• **To-do item**:
Duplicate the records word for word, beginning with the first line and ending with the line containing "environment.", with both ends included.

[Dataset excerpts]
━━━

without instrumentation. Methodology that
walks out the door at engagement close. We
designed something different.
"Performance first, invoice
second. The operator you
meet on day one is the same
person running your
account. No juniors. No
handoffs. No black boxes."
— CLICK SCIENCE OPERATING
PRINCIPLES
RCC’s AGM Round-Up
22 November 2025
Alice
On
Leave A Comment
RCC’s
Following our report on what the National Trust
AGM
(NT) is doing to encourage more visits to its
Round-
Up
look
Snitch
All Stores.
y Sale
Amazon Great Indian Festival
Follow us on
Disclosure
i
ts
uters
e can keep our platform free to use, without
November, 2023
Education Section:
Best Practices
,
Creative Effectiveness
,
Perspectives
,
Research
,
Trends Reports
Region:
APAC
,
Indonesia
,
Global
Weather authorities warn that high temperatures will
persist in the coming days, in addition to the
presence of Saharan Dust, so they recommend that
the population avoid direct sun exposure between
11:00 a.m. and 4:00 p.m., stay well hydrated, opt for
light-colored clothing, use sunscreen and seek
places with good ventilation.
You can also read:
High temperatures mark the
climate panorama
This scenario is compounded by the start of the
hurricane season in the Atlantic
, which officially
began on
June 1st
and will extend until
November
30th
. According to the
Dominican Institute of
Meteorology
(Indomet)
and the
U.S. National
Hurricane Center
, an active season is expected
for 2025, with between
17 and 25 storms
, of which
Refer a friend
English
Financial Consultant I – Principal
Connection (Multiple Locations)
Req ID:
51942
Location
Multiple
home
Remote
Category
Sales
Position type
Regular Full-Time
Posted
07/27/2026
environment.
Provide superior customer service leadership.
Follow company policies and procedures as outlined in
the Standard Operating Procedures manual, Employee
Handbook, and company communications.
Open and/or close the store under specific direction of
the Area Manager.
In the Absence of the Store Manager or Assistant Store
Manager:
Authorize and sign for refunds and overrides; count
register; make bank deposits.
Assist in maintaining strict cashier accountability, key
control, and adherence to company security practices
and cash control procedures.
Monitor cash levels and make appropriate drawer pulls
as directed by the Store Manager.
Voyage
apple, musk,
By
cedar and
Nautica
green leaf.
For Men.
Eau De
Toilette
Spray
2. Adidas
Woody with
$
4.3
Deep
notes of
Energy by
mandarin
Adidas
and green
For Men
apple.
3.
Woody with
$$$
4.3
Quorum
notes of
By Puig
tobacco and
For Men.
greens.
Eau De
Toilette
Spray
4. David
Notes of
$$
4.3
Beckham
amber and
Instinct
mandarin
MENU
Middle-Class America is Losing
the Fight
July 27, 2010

━━━

• **Task result**:
without instrumentation. Methodology that
walks out the door at engagement close. We
designed something different.
"Performance first, invoice
second. The operator you
meet on day one is the same
person running your
account. No juniors. No
handoffs. No black boxes."
— CLICK SCIENCE OPERATING
PRINCIPLES
RCC’s AGM Round-Up
22 November 2025
Alice
On
Leave A Comment
RCC’s
Following our report on what the National Trust
AGM
(NT) is doing to encourage more visits to its
Round-
Up
look
Snitch
All Stores.
y Sale
Amazon Great Indian Festival
Follow us on
Disclosure
i
ts
uters
e can keep our platform free to use, without
November, 2023
Education Section:
Best Practices
,
Creative Effectiveness
,
Perspectives
,
Research
,
Trends Reports
Region:
APAC
,
Indonesia
,
Global
Weather authorities warn that high temperatures will
persist in the coming days, in addition to the
presence of Saharan Dust, so they recommend that
the population avoid direct sun exposure between
11:00 a.m. and 4:00 p.m., stay well hydrated, opt for
light-colored clothing, use sunscreen and seek
places with good ventilation.
You can also read:
High temperatures mark the
climate panorama
This scenario is compounded by the start of the
hurricane season in the Atlantic
, which officially
began on
June 1st
and will extend until
November
30th
. According to the
Dominican Institute of
Meteorology
(Indomet)
and the
U.S. National
Hurricane Center
, an active season is expected
for 2025, with between
17 and 25 storms
, of which
Refer a friend
English
Financial Consultant I – Principal
Connection (Multiple Locations)
Req ID:
51942
Location
Multiple
home
Remote
Category
Sales
Position type
Regular Full-Time
Posted
07/27/2026
environment.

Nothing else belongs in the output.